ABOUT THIS EXERCISE
Return each line of the material below that contains the string "series". Case matters.

INPUT DATA

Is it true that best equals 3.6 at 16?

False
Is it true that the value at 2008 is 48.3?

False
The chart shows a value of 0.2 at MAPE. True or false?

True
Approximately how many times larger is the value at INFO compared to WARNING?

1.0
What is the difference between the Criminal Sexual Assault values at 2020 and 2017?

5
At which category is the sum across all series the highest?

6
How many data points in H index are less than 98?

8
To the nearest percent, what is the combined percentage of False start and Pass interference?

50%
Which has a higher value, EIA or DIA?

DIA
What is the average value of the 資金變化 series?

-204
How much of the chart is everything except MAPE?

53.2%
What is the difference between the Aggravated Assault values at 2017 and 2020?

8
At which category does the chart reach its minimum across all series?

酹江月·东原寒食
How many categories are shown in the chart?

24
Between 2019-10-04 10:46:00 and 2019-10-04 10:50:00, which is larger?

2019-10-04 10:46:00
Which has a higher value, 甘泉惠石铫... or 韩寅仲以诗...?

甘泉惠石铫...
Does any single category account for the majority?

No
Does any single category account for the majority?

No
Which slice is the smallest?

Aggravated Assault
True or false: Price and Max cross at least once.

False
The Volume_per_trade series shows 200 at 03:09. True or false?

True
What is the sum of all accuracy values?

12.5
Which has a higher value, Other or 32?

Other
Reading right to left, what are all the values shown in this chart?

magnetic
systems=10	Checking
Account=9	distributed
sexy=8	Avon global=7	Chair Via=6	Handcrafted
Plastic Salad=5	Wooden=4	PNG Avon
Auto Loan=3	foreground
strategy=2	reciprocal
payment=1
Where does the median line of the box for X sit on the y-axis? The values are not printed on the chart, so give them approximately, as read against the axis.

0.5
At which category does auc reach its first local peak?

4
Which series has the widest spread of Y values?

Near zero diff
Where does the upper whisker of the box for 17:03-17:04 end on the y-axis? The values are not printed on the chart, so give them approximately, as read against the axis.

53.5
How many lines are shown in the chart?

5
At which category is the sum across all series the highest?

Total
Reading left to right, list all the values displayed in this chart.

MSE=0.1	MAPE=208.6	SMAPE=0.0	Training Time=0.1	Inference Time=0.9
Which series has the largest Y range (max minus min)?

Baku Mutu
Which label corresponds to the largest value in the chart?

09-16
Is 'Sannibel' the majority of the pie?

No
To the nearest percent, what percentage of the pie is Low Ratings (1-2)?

RESULT OF THIS EXERCISE
At which category is the sum across all series the highest?
What is the average value of the 資金變化 series?
At which category does the chart reach its minimum across all series?
The Volume_per_trade series shows 200 at 03:09. True or false?
Which series has the widest spread of Y values?
At which category is the sum across all series the highest?
Which series has the largest Y range (max minus min)?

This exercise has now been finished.